Is U.S. agricultural policy fundamentally flawed?
Since the Nixon administration, when then Secretary of Agriculture, Earl Butz, led the drive to invigorate agriculture production by encouraging farmers to become bigger, and to maximize production even as commodity prices would likely fall over time; sales quantity, and the opening of foreign markets to U.S. farmers were seen as a means to offset shrinking profit margins. Recognizing clearly the political potency of agriculture policy to control, or destabilize other countries, rising food prices at home could also produce similar, but (obviously) undesirable, destabilizing effects. Every administration since Nixon has had at its national core the objective of increasing U.S. agriculture productivity, and efficiency—to keep our own food prices low.
The question Carlo Petrini, and other food activists and policy experts are asking, have we made our food too cheap, and even worse, through the 90 billion dollar Farm Bill— (subsidized) promoted the wrong foods to be eaten? For those, not in the so called food movement, are people like Petrini advocating the poor spend more on food, or simply do with less? Some experts argue in response, let the federal farm bill shift its subsidies to whole foods (as opposed to ingredients for processed foods), and to help small and mid-sized farmers produce food in a more sustainable fashion over a long time frame. The premise being: make it cheaper to purchase a bunch of carrots than a box of cookies to encourage people of all economic means to eat more healthy foods —let the junk, and fast food become expensive to eat.
In this segment, Carlo Petrini, founder of Slow Food International levels a charge many Americans may find difficult to accept. We should spend more for the food we eat!
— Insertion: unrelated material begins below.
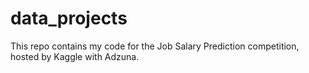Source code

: data_projects
=============


This repo contains my code for the Job Salary Prediction competition, hosted by Kaggle with Adzuna.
Petrini points out, as a percentage of our overall disposable income spent on food, we spend less than most other industrialized nations in the world. The core of Petrin’s argument cuts to the heart of what constitutes food quality, along with a broader view of the full costs (economists refer to these as externalities) associated with the production of cheap food. To Petrini, cheap food is the principle goal of industrial agriculture, and its focus upon profit as measured by increasing levels of productivity and efficiencies, while largely ignoring the associated costs upon the environment, public health, and the well being of the farmers who produce the food.